Chart 1: GEM currencies have been in a downtrend for almost 3 years

Emerging Market Currencies

Source: BarChart (edited by Short Side of Long)

As usual, the financial media starts paying attention to any issues, like the current GEM currency sell off, near the end or the climax part of the trend. The chart above shows that the currencies like Turkish Lira, Indian Rupee, Brazilian Real and South African Rand amongst others, have been in a downtrend against the US Dollar since middle of 2011 (Turkish Lira since November 2010). That means, these currencies have been weakening for almost three years, and yet only in the last few months has the attention turned towards them.

Majority of these currencies have now either re-tested or exceeded their 2008 Global Financial Crisis lows. That is not to say that these currencies will not continue to weaken further, however their cyclical downtrends are prolonged and it might be a bit too late to short them blindly right now. Furthermore, US Dollar has recently entered terminal blow off phase against some of these currencies, indicating panic. This is usually witnessed near the end of the trend.

Chart 2: Weakness in GEM currencies can usually mark a crisis low

GEM Currencies 6 Month Rolling Return

Source: Nomura Research

The chart above isn’t recently updated, as certain GEM currencies have really been battered over the last 6 month time frame. However, the point of the chart is to show you, the reader, that powerful sell offs and underperformance in the Emerging Market currency space usually signals a crisis low of some kind. Whether it was the Asian Financial Crisis in 1998, the default of Argentina in 2002, Lehman bankruptcy in 2008, or the Euro Crisis episodes in 2010/11 – it is obvious that GEM currencies get hit hard first, due to contracting liquidity. However, from the contrary point of view, extremely oversold levels usually mark the crisis low.

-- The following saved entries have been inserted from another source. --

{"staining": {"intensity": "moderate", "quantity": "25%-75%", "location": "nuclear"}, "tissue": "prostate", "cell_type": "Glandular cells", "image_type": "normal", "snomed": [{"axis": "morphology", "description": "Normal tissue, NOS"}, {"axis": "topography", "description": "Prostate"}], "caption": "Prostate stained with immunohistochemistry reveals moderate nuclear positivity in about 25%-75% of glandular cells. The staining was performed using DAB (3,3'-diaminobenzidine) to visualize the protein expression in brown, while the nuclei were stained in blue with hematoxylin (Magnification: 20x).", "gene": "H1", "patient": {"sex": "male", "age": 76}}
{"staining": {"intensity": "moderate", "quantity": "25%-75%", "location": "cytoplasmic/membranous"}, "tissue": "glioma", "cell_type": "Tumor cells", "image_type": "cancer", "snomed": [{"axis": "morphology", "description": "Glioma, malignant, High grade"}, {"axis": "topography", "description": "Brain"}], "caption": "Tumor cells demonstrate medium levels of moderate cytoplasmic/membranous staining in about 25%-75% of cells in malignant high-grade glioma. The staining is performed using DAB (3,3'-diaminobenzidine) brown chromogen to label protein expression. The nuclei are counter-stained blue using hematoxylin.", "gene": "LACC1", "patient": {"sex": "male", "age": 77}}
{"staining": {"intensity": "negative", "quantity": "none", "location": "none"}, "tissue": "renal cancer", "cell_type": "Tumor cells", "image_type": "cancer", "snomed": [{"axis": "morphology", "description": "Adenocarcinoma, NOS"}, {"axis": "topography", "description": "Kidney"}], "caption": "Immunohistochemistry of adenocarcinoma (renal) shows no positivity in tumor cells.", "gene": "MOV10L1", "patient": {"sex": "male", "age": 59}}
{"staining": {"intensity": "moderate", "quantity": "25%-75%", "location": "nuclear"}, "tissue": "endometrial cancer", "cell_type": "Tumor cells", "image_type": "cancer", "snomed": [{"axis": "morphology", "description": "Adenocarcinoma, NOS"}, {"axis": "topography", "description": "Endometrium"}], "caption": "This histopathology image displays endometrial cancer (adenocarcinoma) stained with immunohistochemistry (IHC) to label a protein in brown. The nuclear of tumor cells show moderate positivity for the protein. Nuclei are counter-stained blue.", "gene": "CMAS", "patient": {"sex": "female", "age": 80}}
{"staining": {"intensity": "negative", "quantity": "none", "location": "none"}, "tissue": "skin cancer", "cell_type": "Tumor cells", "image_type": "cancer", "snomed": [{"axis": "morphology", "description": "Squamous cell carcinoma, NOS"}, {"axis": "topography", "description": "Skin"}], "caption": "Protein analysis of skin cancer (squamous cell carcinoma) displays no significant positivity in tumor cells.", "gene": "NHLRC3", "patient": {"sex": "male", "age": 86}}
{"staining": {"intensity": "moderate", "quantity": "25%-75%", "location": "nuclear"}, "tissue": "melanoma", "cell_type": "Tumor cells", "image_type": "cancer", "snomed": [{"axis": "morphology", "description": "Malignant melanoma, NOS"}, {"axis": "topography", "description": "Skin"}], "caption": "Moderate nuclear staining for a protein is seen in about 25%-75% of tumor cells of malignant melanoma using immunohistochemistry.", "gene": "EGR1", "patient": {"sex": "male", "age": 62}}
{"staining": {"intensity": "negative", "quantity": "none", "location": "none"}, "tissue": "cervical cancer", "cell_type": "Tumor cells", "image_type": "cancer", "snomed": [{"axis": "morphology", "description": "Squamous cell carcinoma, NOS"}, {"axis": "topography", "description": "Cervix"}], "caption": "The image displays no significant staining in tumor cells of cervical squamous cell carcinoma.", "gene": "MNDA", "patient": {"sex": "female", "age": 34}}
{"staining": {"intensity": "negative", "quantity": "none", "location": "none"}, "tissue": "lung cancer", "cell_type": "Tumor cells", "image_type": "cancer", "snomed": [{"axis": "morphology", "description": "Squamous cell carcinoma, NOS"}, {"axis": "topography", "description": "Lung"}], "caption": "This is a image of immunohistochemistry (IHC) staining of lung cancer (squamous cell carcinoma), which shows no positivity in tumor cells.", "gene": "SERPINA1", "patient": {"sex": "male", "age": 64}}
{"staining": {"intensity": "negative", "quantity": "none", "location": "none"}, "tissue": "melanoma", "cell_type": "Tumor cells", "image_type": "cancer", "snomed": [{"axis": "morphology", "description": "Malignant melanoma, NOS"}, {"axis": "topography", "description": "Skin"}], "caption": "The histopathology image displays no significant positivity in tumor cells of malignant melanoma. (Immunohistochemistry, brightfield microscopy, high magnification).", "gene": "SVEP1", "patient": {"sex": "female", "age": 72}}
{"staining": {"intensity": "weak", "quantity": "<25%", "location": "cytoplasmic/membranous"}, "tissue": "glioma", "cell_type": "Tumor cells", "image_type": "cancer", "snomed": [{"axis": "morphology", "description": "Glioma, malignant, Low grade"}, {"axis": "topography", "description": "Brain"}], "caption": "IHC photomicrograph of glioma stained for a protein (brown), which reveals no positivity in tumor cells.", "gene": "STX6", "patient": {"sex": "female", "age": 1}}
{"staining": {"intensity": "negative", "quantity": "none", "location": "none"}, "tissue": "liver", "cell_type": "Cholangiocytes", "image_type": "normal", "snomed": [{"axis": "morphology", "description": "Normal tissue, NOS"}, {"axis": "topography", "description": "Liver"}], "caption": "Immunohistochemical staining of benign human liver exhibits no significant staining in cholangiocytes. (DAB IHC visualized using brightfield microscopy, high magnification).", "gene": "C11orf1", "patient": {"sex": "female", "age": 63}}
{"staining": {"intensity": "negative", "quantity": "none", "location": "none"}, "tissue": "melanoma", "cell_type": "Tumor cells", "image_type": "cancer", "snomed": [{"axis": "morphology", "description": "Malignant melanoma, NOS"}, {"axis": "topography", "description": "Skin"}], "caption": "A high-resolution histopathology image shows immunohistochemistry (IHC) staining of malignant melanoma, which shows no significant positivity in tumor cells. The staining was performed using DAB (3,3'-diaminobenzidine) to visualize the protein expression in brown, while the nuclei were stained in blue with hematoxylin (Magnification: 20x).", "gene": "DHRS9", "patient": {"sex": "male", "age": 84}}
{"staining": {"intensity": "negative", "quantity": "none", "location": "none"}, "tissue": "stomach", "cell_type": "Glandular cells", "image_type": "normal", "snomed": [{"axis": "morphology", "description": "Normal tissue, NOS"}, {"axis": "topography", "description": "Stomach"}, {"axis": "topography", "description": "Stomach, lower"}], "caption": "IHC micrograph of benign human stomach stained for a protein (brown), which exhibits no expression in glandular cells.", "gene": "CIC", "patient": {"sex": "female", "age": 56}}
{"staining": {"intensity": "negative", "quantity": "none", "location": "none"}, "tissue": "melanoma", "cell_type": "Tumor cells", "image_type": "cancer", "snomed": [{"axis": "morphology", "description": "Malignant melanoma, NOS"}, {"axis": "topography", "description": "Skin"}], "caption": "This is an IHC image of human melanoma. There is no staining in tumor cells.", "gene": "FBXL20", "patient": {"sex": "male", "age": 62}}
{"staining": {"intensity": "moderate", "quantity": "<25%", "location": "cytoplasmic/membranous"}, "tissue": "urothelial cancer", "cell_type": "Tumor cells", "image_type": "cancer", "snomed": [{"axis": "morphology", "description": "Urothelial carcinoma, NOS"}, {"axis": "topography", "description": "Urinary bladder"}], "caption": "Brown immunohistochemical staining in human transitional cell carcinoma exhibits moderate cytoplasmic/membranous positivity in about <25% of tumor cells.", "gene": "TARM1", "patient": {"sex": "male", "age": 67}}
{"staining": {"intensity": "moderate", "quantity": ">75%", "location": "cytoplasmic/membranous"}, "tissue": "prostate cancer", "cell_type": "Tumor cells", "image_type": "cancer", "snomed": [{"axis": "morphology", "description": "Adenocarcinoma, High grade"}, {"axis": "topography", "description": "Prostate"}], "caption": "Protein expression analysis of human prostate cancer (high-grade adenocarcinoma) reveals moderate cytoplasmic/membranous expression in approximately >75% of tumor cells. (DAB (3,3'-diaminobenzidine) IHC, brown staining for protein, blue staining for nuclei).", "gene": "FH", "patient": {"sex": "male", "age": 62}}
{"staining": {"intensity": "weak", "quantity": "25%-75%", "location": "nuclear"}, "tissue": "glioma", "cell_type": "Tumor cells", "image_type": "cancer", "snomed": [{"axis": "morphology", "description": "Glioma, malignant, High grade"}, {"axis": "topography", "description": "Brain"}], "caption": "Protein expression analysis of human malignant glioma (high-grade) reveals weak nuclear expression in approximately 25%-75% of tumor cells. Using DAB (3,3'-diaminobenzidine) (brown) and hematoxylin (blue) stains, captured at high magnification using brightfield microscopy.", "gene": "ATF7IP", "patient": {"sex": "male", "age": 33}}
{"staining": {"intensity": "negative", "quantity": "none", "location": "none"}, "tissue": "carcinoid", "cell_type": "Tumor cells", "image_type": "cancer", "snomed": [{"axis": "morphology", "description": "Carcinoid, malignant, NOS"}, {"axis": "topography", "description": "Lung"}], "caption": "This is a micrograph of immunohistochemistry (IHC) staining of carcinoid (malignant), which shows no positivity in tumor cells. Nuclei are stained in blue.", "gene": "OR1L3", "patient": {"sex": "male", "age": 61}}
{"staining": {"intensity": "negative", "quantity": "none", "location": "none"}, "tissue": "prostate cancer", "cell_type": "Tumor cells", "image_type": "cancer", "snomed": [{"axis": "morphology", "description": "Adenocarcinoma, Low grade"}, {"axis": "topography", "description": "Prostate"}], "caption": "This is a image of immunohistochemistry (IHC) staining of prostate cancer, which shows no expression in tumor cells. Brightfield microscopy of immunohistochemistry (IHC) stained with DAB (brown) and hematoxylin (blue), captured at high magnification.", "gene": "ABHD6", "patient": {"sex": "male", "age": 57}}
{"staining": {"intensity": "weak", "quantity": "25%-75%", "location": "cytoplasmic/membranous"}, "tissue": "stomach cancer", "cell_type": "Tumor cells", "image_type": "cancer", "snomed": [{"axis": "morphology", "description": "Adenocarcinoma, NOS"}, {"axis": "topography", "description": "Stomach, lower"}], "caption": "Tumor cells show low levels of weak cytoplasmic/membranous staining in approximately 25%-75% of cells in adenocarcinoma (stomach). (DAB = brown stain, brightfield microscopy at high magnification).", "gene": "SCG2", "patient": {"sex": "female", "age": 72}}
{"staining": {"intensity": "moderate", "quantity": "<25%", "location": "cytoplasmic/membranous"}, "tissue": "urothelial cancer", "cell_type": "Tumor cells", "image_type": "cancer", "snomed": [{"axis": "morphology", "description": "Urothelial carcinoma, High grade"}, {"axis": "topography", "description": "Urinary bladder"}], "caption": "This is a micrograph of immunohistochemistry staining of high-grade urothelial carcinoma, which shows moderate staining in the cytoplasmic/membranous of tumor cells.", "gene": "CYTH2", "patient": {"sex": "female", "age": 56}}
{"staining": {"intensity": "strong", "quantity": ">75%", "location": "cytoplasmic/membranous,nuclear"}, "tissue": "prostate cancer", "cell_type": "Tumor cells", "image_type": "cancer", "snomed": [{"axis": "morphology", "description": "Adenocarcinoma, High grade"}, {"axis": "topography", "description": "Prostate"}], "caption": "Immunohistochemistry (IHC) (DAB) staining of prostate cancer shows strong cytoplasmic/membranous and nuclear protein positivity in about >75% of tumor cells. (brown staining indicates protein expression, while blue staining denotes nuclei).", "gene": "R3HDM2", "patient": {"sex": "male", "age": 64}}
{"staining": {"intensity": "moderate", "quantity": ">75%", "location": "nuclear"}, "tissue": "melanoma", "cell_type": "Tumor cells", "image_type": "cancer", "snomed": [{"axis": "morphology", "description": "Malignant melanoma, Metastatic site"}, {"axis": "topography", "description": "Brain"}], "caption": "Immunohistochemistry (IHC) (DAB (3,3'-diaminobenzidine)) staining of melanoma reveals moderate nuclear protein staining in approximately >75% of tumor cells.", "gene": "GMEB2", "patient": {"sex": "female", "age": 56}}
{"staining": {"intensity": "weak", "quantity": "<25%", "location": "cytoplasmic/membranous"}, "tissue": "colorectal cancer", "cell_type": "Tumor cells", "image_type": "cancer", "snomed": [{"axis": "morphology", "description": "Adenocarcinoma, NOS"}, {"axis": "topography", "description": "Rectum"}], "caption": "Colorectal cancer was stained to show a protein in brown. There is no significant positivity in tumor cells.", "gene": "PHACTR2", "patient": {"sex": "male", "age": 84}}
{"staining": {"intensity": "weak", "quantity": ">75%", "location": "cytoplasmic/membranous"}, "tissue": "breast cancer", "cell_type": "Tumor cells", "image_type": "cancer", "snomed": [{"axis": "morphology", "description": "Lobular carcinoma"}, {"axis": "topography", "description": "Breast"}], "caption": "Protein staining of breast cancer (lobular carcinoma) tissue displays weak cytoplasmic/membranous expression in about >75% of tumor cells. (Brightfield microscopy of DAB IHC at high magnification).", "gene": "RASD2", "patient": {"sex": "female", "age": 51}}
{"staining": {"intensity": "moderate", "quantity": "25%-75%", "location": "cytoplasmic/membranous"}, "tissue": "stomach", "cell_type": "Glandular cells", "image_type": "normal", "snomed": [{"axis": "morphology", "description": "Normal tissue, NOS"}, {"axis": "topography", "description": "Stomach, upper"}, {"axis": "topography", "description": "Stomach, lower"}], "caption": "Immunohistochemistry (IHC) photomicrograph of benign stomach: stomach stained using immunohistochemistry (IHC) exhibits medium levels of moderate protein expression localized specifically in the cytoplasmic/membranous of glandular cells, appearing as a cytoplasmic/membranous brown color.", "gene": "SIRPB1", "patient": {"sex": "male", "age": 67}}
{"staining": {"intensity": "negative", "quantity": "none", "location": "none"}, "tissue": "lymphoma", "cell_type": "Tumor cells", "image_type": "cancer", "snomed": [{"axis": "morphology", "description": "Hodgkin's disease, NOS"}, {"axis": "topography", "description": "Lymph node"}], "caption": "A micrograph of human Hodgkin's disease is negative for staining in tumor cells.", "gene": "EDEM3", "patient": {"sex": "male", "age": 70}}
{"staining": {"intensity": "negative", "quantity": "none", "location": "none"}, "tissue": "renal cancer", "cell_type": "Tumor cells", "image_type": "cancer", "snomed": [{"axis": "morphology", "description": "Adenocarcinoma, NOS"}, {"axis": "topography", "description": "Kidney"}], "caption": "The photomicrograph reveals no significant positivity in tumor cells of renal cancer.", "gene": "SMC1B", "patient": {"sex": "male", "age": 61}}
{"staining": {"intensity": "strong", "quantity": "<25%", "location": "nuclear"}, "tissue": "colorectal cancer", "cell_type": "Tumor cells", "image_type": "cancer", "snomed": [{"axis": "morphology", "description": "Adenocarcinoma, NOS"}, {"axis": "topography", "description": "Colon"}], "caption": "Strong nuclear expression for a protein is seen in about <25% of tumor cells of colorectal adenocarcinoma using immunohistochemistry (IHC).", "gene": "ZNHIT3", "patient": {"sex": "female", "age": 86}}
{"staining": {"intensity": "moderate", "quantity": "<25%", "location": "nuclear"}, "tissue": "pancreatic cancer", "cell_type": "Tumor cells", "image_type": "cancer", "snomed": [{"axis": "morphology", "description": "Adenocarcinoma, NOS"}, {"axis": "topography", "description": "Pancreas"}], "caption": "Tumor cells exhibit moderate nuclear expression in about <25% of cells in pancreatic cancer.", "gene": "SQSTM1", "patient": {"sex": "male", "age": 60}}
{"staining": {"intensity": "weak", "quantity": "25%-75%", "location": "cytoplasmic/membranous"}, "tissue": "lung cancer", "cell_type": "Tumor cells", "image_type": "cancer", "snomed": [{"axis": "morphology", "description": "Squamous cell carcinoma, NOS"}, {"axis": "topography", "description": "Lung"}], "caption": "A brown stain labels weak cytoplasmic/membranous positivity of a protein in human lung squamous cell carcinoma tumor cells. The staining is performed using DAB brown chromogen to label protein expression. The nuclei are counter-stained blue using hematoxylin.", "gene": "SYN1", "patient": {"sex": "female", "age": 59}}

Second observation I would like to make is that, between 2002 and 2008 GEM currencies (just like many other risky assets) performed superbly without too much volatility or downside risk. On the other hand, since 2008 GEM currencies have been extremely volatile and constantly sold off against the likes of strong count parts like the USD. It should be common knowledge to all investors that low market volatility precedes market turbulence, while high market volatility precedes market opportunity. In other words, continued turbulence should eventually present an opportunity, as we’ve seen a crisis after crisis since ’08.